▸ **TASK TO COMPLETE**
Repeat the data exactly. Pictures are not part of the copy.

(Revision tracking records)
___

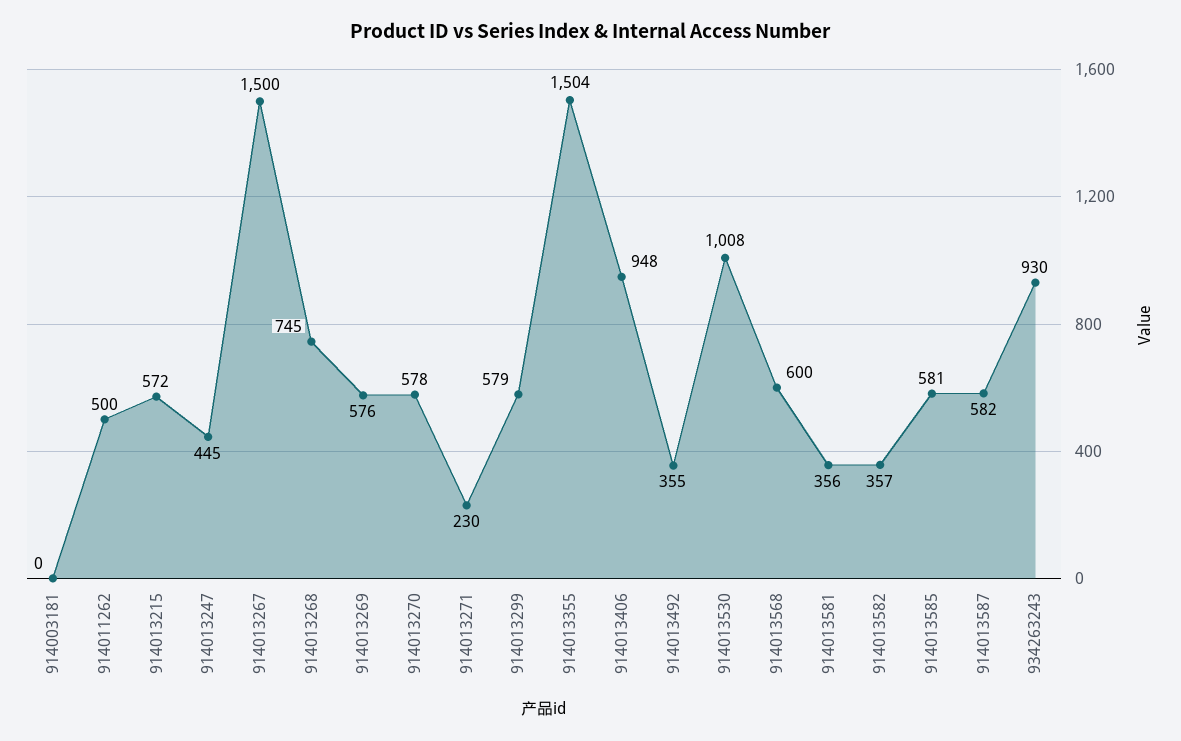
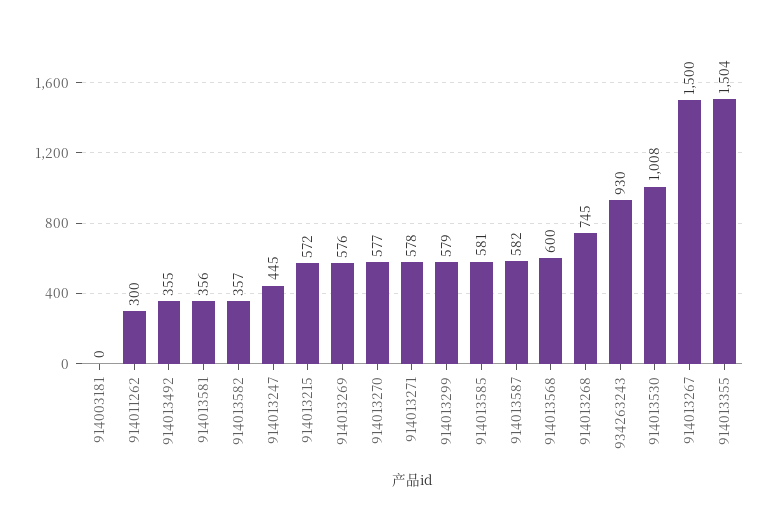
  {
    "914003181": 0,
-   "914011262": 500,
+   "914011262": 300,
    "914013215": 572,
    "914013247": 445,
    "914013267": 1500,
    "914013268": 745,
    "914013269": 576,
-   "914013270": 578,
+   "914013270": 577,
-   "914013271": 230,
+   "914013271": 578,
    "914013299": 579,
    "914013355": 1504,
-   "914013406": 948,
    "914013492": 355,
    "914013530": 1008,
    "914013568": 600,
    "914013581": 356,
    "914013582": 357,
    "914013585": 581,
    "914013587": 582,
    "934263243": 930
  }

___

▸ **SOLUTION FOR THIS TASK**
  {
    "914003181": 0,
-   "914011262": 500,
+   "914011262": 300,
    "914013215": 572,
    "914013247": 445,
    "914013267": 1500,
    "914013268": 745,
    "914013269": 576,
-   "914013270": 578,
+   "914013270": 577,
-   "914013271": 230,
+   "914013271": 578,
    "914013299": 579,
    "914013355": 1504,
-   "914013406": 948,
    "914013492": 355,
    "914013530": 1008,
    "914013568": 600,
    "914013581": 356,
    "914013582": 357,
    "914013585": 581,
    "914013587": 582,
    "934263243": 930
  }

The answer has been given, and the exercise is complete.